Working on testing infrastructure. I’d like to get feedback on two areas before I start building.
1. Filesystem Stress Testing
We have good targeted tests (B+Tree torture test, attribute iterator, checksumfs), but nothing for systematic stress testing. I’m thinking:
POSIX-level stress**:** rapid create/delete cycles, concurrent readers+writers, large files, BFS attribute operations at scale
Crash-consistency**:** write to BFS → kill VM mid-operation → reboot → run checkfs → verify no corruption (similar to how xfstests works for ext4/ZFS)
2. BPicture-Based UI Tests
Instead of pixel-comparing screenshots (high maintenance — breaks on any theme/font/layout change), record drawing commands via BPicture and compare serialized output:
Kit-level tests:BView::FillRoundRect() → record to BPicture → Flatten() → compare against reference file in repo. Tests that IK methods generate correct drawing commands.
App_server-level tests: record on the server side too, to catch cases where IK modifies parameters before sending AS_* messages.
Visual regression (informational only): render BPictures to bitmaps for before/after diffs in code review — not a pass/fail gate.
For both, I’m thinking of adding new Jam rules (FSTest, UITest) so adding a test is a one-liner. Feedback on priorities and the technical questions above is welcome!
Kit-level tests:BView::FillRoundRect() → record to BPicture → Flatten() → compare against reference file in repo. Tests that IK methods generate correct drawing commands.
I think we already do something like this, only not for interface widgets: in src/tests/kits/interface/flatten_picture there are tests which render something directly on a BBitmap and through a BPicture, and then compare the results. I think it could be extended / reworked to do UI tests.
I think we have bonnie++ in the depots, and there’s also dirconc that has been run as well.
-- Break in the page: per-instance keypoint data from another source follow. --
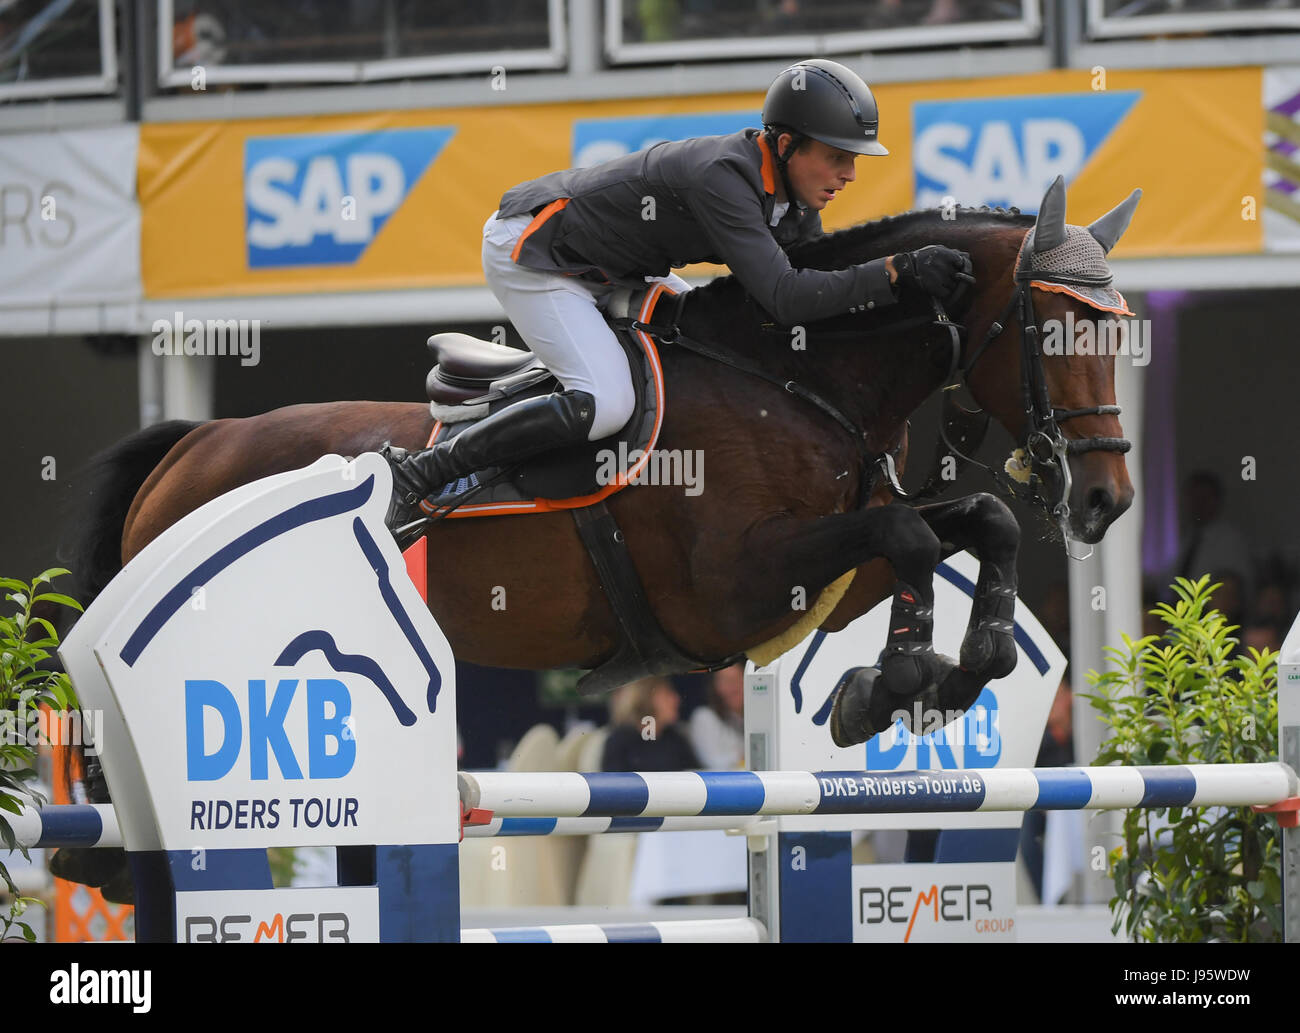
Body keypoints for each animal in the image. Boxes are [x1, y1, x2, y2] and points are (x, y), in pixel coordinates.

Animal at [58, 171, 1138, 899]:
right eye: (1052, 331)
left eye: (1121, 332)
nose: (1105, 500)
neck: (796, 376)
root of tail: (194, 441)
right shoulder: (732, 586)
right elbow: (914, 536)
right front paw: (889, 686)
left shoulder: (829, 576)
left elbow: (972, 523)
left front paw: (956, 670)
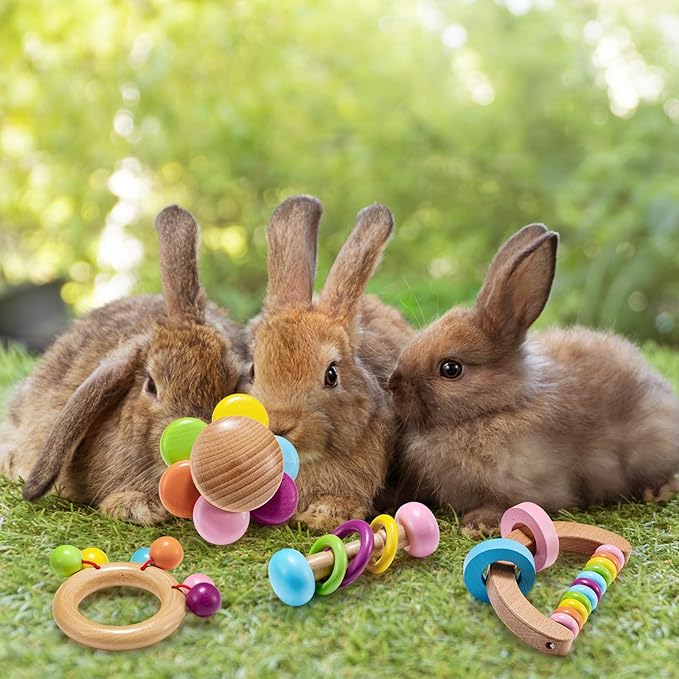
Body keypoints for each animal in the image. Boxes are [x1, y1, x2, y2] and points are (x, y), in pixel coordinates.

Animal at [387, 223, 679, 535]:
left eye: (451, 369)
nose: (393, 384)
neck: (498, 407)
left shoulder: (533, 485)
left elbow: (508, 504)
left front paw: (477, 523)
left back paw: (658, 491)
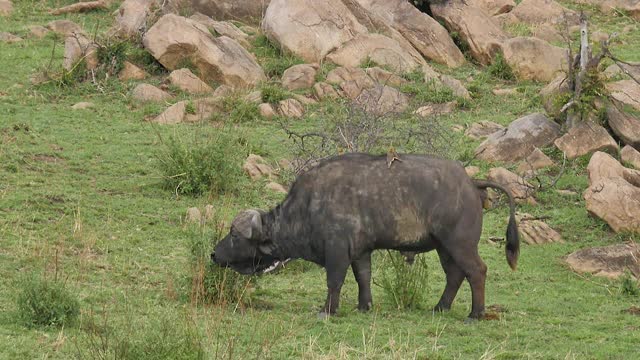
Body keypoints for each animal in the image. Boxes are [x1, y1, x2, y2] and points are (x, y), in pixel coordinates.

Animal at [212, 153, 516, 320]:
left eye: (235, 235)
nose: (214, 254)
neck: (308, 206)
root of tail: (470, 182)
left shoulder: (336, 251)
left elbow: (334, 281)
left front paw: (328, 310)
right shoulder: (360, 252)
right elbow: (363, 278)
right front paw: (364, 306)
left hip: (459, 243)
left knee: (476, 271)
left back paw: (475, 314)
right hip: (443, 246)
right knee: (454, 275)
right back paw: (440, 307)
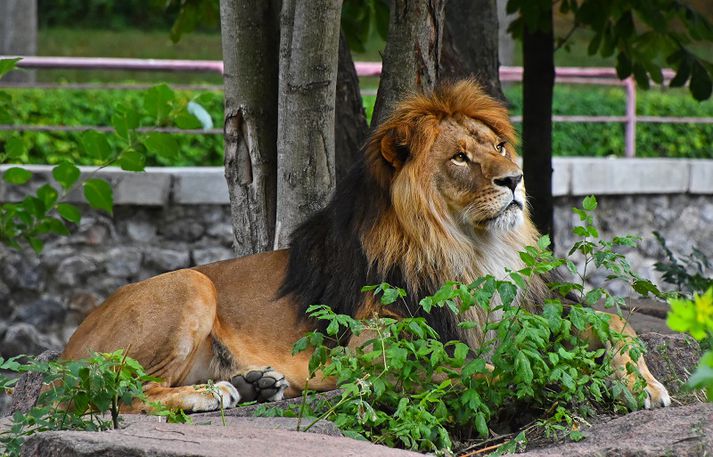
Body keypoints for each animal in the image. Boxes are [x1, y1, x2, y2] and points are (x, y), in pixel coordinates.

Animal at [61, 79, 668, 414]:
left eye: (497, 146)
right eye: (460, 157)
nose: (515, 179)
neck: (472, 250)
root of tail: (66, 351)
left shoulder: (528, 309)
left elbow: (611, 321)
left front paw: (642, 383)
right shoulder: (371, 350)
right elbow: (480, 368)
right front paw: (552, 376)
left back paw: (256, 384)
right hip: (190, 284)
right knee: (110, 392)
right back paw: (211, 395)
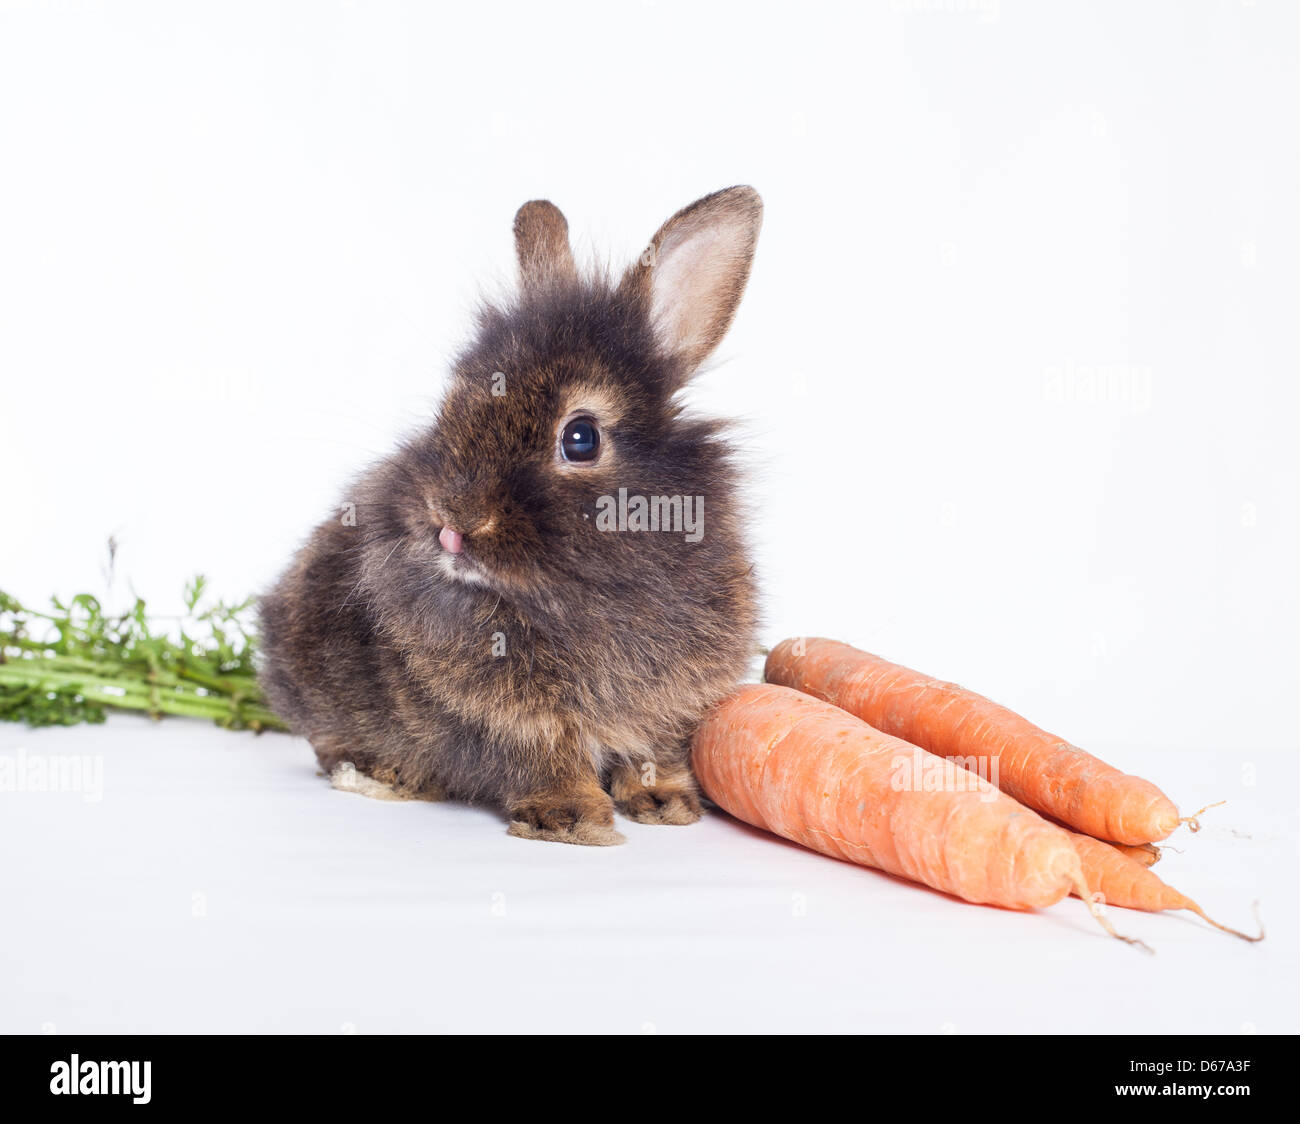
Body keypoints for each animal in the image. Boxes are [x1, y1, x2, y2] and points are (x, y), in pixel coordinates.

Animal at [257, 186, 763, 845]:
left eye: (580, 438)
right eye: (451, 407)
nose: (450, 523)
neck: (571, 594)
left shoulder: (671, 706)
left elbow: (653, 750)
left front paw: (666, 804)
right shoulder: (507, 718)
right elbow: (544, 757)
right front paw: (572, 820)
That should at least take care of most of the first item under #1?
okay thanks for saving me from redundant work, Can you share me the related documents and if there is any resources available on it, would it be good to add full crash consistency tests ? or working on UI tests would be better ??
bonnie++ is designed mainly as a benchmark tool for measuring performances.
For filesystem testing, it would be interesting to run xfstests, originally developped for the XFS filesystem, but usable also with other ones.
I’m not sure if we already ported it. This is a test suite with many specific tests, and it would surely give interesting results, highlighting problems not only in the filesystems, but also in Haiku VFS layer.
I’ve been thinking about how we could add automated testing for Interface Kit, and I wanted to run an idea by you before going too deep.
The problem: Right now we mostly test UI stuff manually. Change something in app_server? Better launch a bunch of apps and click around. It’s time-consuming and bugs still slip through.
Use BPicture and PicturePlayer to test the actual drawing commands, not just pixel output. So if I call view->FillRect(10, 10, 50, 50), we’d record that to a BPicture, then verify the command sequence matches what we expect. This way tests won’t break every time font rendering gets tweaked.
For visual stuff that needs pixel comparison (like button appearance), we’d add region masking - ignore the timestamp area, ignore usernames, but verify the rest looks right.
Is comparing BPicture commands robust enough, or will internal format changes break everything?
For visual tests, is masking dynamic regions (time, names) actually practical?
Would this catch the kinds of bugs we actually see in Interface Kit?
I’m thinking this could integrate with our existing CppUnit tests and share a helper library. Store reference files (both .bpicture and .png) in the repo alongside tests.
Can we use it directly over bfs for testing? I think we can use this implementation to create similar testing infrastructure for filesystem in codebase. I’ll look into it.
I’m working on a proposal focused on adding testing infrastructure to the codebase and wanted to get your feedback on scope.
My plan is to tackle both filesystem testing and UI testing infrastructure within a single GSoC timeframe. Here’s my thinking:
Filesystem Testing (Weeks 1-6):
I’m already familiar with this area, and much of the groundwork exists — bfs_shell, checkfs/CheckVisitor, and patterns from fat_test.sh. The work is primarily orchestration and test harness code rather than implementing new filesystem internals. I’m confident this won’t require the full program duration.
UI/Interface Kit Testing (Weeks 7-24):
Once the FS testing infrastructure is in place and running in CI, I’d shift focus to the BPicture-based Interface Kit testing discussed earlier. This is a separate but complementary piece of testing infrastructure.
Proposed sequencing:
FS stress tests + crash-consistency (first half)
UI/BPicture regression testing (second half)
Does this scope seem reasonable for a single GSoC, or would it be better to focus exclusively on one area? I’m happy to adjust based on mentor feedback.